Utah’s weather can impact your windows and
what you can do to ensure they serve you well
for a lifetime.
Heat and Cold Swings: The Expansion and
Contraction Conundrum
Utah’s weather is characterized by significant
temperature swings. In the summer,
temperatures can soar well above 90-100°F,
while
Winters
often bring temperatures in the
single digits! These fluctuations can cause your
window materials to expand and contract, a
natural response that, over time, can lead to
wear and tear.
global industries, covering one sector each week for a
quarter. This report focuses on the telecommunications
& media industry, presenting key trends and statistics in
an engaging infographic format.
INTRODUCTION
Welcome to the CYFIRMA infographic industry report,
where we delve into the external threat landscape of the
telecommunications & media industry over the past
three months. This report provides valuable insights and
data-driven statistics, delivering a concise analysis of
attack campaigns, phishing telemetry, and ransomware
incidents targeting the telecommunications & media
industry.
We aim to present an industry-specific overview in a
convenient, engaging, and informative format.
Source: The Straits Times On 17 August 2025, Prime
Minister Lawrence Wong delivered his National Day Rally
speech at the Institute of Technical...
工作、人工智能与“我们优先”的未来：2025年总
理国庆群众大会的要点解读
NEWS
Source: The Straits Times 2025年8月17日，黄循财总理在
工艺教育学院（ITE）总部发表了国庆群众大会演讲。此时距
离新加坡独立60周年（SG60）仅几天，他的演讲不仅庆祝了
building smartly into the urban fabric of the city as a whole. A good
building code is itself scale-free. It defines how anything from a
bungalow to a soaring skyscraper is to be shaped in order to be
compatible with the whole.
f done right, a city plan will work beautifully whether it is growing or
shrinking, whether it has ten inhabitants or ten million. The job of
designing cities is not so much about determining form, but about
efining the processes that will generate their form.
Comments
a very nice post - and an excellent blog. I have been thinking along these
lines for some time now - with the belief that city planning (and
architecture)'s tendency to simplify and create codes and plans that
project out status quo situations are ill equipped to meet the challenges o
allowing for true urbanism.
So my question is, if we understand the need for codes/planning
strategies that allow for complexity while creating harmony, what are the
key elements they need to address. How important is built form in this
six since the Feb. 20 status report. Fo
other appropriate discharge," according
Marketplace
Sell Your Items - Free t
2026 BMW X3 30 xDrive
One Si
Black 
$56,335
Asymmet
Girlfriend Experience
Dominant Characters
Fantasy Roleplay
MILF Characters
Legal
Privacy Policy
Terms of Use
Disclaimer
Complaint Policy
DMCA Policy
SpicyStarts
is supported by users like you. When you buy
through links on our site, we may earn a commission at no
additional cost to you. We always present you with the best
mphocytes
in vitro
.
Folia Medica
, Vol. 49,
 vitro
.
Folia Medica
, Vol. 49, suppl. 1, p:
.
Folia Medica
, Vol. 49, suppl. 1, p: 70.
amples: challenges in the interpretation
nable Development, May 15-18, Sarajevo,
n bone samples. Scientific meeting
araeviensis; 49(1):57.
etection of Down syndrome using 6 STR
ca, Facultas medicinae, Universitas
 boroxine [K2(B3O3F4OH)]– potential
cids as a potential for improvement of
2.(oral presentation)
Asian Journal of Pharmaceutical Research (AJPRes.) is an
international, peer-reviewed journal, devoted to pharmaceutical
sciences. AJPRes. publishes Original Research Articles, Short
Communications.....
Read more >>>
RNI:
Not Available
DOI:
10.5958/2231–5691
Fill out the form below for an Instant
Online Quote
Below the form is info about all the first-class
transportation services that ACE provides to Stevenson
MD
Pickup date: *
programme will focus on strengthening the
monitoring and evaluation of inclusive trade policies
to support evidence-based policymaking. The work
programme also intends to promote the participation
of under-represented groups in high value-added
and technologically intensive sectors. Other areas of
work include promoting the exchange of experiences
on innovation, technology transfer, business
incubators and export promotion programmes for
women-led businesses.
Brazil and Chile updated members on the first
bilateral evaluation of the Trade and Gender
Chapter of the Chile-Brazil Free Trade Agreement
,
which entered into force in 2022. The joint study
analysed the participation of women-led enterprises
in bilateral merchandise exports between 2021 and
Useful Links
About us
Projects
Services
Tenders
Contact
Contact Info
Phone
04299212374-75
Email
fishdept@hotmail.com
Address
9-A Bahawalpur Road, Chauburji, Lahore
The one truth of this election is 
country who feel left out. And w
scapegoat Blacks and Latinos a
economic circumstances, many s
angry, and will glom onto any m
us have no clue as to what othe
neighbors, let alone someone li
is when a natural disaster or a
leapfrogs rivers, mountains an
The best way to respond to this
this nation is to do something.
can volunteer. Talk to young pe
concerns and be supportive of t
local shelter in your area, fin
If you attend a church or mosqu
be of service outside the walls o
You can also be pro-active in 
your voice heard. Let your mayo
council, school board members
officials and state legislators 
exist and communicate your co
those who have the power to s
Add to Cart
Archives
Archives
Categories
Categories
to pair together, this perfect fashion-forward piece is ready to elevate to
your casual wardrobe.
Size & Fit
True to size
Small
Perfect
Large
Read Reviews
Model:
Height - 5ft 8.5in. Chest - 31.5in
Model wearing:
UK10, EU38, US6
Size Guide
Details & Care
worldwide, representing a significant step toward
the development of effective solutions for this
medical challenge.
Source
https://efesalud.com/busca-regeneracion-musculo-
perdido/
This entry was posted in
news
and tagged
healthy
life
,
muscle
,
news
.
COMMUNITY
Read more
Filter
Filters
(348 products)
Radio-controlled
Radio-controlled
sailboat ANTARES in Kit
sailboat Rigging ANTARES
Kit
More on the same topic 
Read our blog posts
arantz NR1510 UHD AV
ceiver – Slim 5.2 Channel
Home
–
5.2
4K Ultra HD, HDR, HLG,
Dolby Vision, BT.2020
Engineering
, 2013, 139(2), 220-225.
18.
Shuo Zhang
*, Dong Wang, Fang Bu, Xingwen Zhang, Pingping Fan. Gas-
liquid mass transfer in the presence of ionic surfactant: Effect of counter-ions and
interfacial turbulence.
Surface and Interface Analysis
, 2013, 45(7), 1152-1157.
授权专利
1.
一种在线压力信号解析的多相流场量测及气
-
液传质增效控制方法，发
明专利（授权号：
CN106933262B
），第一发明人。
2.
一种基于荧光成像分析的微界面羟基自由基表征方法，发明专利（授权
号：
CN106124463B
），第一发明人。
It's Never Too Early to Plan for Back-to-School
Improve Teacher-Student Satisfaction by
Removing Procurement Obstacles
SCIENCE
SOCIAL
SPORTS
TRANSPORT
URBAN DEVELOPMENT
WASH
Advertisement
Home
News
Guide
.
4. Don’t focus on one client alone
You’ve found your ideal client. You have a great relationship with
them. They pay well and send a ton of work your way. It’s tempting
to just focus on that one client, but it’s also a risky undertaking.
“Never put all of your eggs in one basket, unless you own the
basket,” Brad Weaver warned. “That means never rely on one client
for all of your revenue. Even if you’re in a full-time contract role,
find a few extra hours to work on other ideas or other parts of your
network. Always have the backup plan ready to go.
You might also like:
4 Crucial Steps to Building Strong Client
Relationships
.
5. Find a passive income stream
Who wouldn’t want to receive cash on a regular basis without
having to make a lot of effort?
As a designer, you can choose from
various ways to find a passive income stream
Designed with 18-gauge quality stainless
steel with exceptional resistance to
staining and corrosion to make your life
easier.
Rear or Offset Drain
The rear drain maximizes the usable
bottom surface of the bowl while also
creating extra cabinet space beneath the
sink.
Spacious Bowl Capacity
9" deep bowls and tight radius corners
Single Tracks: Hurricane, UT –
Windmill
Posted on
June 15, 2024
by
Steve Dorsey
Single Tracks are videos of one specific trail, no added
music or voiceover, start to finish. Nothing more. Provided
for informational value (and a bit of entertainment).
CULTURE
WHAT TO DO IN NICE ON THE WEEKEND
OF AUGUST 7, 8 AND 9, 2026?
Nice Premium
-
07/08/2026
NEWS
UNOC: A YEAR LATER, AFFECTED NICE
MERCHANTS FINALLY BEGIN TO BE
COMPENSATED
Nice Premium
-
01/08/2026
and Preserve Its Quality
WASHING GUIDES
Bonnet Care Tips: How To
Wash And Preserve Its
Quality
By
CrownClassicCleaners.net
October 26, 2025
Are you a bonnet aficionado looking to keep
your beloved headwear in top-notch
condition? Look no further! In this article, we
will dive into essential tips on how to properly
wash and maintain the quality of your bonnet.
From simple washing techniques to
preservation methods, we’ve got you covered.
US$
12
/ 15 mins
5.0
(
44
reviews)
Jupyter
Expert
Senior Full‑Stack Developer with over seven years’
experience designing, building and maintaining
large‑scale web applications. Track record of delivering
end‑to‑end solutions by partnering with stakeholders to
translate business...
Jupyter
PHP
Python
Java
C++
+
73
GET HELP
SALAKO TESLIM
---*---
* [DESCRIPTION OF THE TASK]: In the listing above, find the line with "single digits! These" and the line with "global industries, covering", then reproduce both and every line between them exactly.

* [RESPONSE BOX]:
single digits! These fluctuations can cause your
window materials to expand and contract, a
natural response that, over time, can lead to
wear and tear.
global industries, covering one sector each week for a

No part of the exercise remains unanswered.